== DATASET EXCERPTS

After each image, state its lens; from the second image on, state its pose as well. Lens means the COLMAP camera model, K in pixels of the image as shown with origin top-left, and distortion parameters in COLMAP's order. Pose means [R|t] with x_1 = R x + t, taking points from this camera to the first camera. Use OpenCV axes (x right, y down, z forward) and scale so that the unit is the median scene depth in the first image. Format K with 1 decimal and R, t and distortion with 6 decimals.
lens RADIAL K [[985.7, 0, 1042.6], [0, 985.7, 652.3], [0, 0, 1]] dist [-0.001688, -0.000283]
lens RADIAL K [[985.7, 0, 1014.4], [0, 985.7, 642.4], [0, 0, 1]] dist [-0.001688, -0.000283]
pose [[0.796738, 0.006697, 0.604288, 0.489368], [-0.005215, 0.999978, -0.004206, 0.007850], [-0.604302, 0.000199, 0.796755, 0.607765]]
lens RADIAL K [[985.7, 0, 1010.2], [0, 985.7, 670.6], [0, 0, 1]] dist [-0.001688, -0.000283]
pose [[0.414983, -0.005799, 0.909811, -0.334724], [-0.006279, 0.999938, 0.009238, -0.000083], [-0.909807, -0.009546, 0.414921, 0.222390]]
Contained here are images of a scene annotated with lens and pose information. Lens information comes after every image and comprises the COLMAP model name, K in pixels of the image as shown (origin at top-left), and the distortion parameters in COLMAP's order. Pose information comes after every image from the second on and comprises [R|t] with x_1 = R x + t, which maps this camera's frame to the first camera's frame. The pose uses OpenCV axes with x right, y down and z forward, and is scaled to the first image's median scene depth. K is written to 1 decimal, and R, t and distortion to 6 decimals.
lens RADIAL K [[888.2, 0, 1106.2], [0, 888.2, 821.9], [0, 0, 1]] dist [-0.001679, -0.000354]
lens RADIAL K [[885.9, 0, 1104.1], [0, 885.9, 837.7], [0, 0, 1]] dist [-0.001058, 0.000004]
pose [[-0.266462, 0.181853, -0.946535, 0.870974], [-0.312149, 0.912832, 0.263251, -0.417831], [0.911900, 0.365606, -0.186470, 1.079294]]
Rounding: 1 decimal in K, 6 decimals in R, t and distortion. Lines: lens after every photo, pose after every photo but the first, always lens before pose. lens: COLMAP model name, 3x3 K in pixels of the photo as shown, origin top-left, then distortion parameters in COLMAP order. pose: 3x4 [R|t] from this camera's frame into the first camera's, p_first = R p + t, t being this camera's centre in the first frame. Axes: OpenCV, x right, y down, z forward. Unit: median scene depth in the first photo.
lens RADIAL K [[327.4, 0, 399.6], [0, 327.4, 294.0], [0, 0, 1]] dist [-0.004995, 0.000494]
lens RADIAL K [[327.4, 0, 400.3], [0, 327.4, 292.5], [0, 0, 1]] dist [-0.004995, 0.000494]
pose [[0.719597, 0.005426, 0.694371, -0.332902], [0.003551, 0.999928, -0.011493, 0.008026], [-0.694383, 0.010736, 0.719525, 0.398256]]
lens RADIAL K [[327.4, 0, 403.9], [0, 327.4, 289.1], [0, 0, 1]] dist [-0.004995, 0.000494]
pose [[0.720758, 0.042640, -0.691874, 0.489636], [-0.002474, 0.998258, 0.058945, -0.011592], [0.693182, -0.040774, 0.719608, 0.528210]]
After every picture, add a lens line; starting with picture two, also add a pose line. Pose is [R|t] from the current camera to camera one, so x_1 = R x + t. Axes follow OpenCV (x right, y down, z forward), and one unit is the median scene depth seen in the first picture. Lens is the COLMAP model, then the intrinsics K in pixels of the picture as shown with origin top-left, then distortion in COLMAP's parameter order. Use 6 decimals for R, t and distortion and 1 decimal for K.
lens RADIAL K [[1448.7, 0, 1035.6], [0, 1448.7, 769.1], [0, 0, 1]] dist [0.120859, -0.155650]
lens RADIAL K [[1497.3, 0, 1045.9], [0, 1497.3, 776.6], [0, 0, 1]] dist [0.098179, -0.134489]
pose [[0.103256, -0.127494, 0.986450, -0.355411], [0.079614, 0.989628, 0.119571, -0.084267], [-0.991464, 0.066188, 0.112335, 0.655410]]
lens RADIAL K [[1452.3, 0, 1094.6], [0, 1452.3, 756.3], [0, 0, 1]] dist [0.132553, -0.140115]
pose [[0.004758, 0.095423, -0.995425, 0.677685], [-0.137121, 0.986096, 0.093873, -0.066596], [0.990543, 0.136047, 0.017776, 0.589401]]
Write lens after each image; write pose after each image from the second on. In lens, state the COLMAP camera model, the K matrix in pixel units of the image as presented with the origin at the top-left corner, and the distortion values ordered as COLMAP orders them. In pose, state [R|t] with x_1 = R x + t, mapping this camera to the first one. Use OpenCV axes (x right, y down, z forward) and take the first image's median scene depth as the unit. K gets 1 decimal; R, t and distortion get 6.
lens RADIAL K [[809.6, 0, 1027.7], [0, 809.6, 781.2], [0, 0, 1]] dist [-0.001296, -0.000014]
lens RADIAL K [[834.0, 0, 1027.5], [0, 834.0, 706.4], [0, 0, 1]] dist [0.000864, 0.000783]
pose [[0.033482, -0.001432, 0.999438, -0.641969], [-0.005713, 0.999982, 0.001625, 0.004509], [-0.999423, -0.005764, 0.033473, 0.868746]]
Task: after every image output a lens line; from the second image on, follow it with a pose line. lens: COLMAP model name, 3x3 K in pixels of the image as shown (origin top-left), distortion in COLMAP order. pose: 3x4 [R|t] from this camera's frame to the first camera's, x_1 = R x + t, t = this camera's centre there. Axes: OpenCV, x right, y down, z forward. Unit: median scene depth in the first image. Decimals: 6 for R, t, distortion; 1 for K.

====

WORK INSTRUCTIONS
Retype all of the records above without changing a single character.

EXERCISE RESPONSE
After each image, state its lens; from the second image on, state its pose as well. Lens means the COLMAP camera model, K in pixels of the image as shown with origin top-left, and distortion parameters in COLMAP's order. Pose means [R|t] with x_1 = R x + t, taking points from this camera to the first camera. Use OpenCV axes (x right, y down, z forward) and scale so that the unit is the median scene depth in the first image. Format K with 1 decimal and R, t and distortion with 6 decimals.
lens RADIAL K [[985.7, 0, 1042.6], [0, 985.7, 652.3], [0, 0, 1]] dist [-0.001688, -0.000283]
lens RADIAL K [[985.7, 0, 1014.4], [0, 985.7, 642.4], [0, 0, 1]] dist [-0.001688, -0.000283]
pose [[0.796738, 0.006697, 0.604288, 0.489368], [-0.005215, 0.999978, -0.004206, 0.007850], [-0.604302, 0.000199, 0.796755, 0.607765]]
lens RADIAL K [[985.7, 0, 1010.2], [0, 985.7, 670.6], [0, 0, 1]] dist [-0.001688, -0.000283]
pose [[0.414983, -0.005799, 0.909811, -0.334724], [-0.006279, 0.999938, 0.009238, -0.000083], [-0.909807, -0.009546, 0.414921, 0.222390]]
Contained here are images of a scene annotated with lens and pose information. Lens information comes after every image and comprises the COLMAP model name, K in pixels of the image as shown (origin at top-left), and the distortion parameters in COLMAP's order. Pose information comes after every image from the second on and comprises [R|t] with x_1 = R x + t, which maps this camera's frame to the first camera's frame. The pose uses OpenCV axes with x right, y down and z forward, and is scaled to the first image's median scene depth. K is written to 1 decimal, and R, t and distortion to 6 decimals.
lens RADIAL K [[888.2, 0, 1106.2], [0, 888.2, 821.9], [0, 0, 1]] dist [-0.001679, -0.000354]
lens RADIAL K [[885.9, 0, 1104.1], [0, 885.9, 837.7], [0, 0, 1]] dist [-0.001058, 0.000004]
pose [[-0.266462, 0.181853, -0.946535, 0.870974], [-0.312149, 0.912832, 0.263251, -0.417831], [0.911900, 0.365606, -0.186470, 1.079294]]
Rounding: 1 decimal in K, 6 decimals in R, t and distortion. Lines: lens after every photo, pose after every photo but the first, always lens before pose. lens: COLMAP model name, 3x3 K in pixels of the photo as shown, origin top-left, then distortion parameters in COLMAP order. pose: 3x4 [R|t] from this camera's frame into the first camera's, p_first = R p + t, t being this camera's centre in the first frame. Axes: OpenCV, x right, y down, z forward. Unit: median scene depth in the first photo.
lens RADIAL K [[327.4, 0, 399.6], [0, 327.4, 294.0], [0, 0, 1]] dist [-0.004995, 0.000494]
lens RADIAL K [[327.4, 0, 400.3], [0, 327.4, 292.5], [0, 0, 1]] dist [-0.004995, 0.000494]
pose [[0.719597, 0.005426, 0.694371, -0.332902], [0.003551, 0.999928, -0.011493, 0.008026], [-0.694383, 0.010736, 0.719525, 0.398256]]
lens RADIAL K [[327.4, 0, 403.9], [0, 327.4, 289.1], [0, 0, 1]] dist [-0.004995, 0.000494]
pose [[0.720758, 0.042640, -0.691874, 0.489636], [-0.002474, 0.998258, 0.058945, -0.011592], [0.693182, -0.040774, 0.719608, 0.528210]]
After every picture, add a lens line; starting with picture two, also add a pose line. Pose is [R|t] from the current camera to camera one, so x_1 = R x + t. Axes follow OpenCV (x right, y down, z forward), and one unit is the median scene depth seen in the first picture. Lens is the COLMAP model, then the intrinsics K in pixels of the picture as shown with origin top-left, then distortion in COLMAP's parameter order. Use 6 decimals for R, t and distortion and 1 decimal for K.
lens RADIAL K [[1448.7, 0, 1035.6], [0, 1448.7, 769.1], [0, 0, 1]] dist [0.120859, -0.155650]
lens RADIAL K [[1497.3, 0, 1045.9], [0, 1497.3, 776.6], [0, 0, 1]] dist [0.098179, -0.134489]
pose [[0.103256, -0.127494, 0.986450, -0.355411], [0.079614, 0.989628, 0.119571, -0.084267], [-0.991464, 0.066188, 0.112335, 0.655410]]
lens RADIAL K [[1452.3, 0, 1094.6], [0, 1452.3, 756.3], [0, 0, 1]] dist [0.132553, -0.140115]
pose [[0.004758, 0.095423, -0.995425, 0.677685], [-0.137121, 0.986096, 0.093873, -0.066596], [0.990543, 0.136047, 0.017776, 0.589401]]
Write lens after each image; write pose after each image from the second on. In lens, state the COLMAP camera model, the K matrix in pixel units of the image as presented with the origin at the top-left corner, and the distortion values ordered as COLMAP orders them. In pose, state [R|t] with x_1 = R x + t, mapping this camera to the first one. Use OpenCV axes (x right, y down, z forward) and take the first image's median scene depth as the unit. K gets 1 decimal; R, t and distortion get 6.
lens RADIAL K [[809.6, 0, 1027.7], [0, 809.6, 781.2], [0, 0, 1]] dist [-0.001296, -0.000014]
lens RADIAL K [[834.0, 0, 1027.5], [0, 834.0, 706.4], [0, 0, 1]] dist [0.000864, 0.000783]
pose [[0.033482, -0.001432, 0.999438, -0.641969], [-0.005713, 0.999982, 0.001625, 0.004509], [-0.999423, -0.005764, 0.033473, 0.868746]]
Task: after every image output a lens line; from the second image on, follow it with a pose line. lens: COLMAP model name, 3x3 K in pixels of the image as shown (origin top-left), distortion in COLMAP order. pose: 3x4 [R|t] from this camera's frame to the first camera's, x_1 = R x + t, t = this camera's centre there. Axes: OpenCV, x right, y down, z forward. Unit: median scene depth in the first image. Decimals: 6 for R, t, distortion; 1 for K.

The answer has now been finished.